If an XML document contains references to general entities
within the body of its elements, the DOM-compliant parser may pass
these references along as EntityReference
nodes. This behavior is
not guaranteed because the parser is free to expand any entity or
character reference included with the actual Unicode character
sequence it represents. The EntityReference
interface, derived from
Node
, has no interface-specific
attributes or methods.
The character data of an XML document is stored within
Text
nodes. Text
nodes are children of either
Element
or Attr
nodes. After parsing, every
contiguous block of character data from the original XML document
is translated directly into a single Text
node. Once the document has been
parsed, however, it is possible that the client application may
insert, delete, and split Text
nodes so that Text
nodes may be
side by side within the document tree.

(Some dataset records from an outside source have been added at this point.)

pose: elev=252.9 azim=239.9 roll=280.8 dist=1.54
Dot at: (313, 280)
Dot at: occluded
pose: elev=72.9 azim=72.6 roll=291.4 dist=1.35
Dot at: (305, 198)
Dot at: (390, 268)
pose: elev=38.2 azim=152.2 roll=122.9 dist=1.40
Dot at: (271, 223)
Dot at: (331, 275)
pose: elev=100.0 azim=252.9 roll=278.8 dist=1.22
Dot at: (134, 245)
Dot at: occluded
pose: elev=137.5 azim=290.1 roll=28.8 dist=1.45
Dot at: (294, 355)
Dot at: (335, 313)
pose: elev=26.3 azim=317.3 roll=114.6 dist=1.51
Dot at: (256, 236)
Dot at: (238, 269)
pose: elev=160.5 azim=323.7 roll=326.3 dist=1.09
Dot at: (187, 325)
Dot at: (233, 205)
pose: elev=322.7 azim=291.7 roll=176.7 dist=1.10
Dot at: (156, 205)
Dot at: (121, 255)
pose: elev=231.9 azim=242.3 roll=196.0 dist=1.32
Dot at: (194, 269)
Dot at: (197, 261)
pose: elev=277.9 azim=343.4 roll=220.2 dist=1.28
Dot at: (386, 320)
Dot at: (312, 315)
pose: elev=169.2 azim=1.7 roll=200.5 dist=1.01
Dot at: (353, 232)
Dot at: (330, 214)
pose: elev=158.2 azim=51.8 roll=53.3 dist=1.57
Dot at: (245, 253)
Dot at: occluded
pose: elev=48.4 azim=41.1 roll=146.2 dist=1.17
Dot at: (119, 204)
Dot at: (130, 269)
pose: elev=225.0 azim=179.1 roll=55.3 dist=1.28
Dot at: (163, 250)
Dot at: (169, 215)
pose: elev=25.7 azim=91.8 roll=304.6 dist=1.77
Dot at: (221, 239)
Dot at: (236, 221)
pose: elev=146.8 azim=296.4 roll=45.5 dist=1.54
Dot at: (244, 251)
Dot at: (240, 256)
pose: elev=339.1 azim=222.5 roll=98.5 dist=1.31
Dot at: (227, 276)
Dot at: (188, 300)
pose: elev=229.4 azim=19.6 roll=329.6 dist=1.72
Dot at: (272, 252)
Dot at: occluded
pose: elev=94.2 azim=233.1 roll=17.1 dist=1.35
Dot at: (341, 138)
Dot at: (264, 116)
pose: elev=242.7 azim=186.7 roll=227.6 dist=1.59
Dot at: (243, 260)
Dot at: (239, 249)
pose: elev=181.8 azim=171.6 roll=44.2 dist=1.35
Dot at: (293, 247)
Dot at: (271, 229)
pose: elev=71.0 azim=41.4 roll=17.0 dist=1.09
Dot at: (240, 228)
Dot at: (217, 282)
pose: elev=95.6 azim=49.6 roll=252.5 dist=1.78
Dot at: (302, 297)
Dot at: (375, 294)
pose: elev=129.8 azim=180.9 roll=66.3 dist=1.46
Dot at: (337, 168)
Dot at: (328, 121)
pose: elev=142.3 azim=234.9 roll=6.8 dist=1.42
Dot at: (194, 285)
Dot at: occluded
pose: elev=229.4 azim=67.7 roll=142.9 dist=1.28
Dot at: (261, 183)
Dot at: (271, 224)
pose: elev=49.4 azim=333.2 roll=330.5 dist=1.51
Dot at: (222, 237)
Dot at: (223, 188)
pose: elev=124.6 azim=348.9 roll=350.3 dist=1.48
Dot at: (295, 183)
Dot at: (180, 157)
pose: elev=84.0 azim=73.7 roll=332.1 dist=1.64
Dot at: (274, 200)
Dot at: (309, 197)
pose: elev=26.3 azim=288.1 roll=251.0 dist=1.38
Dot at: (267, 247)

Table 19-14 describes the
Text
interface.
The splitText
method
provides a way to split a single Text
node into two nodes at a given
point. This split would be useful if an editing application wished
to insert additional markup nodes into an existing island of
character data. After the split, it is possible to insert
additional nodes into the resulting gap.
Another useful addition (introduced in Level 3) is the
wholeText
attribute. This
attribute returns all of the text contained in the selected
Text
node, as well as any
adjacent Text
nodes, in
document order. Prior to Level 3, it was necessary to enumerate
all children of a given node and concatenate them manually to get
the entire text contained within a node.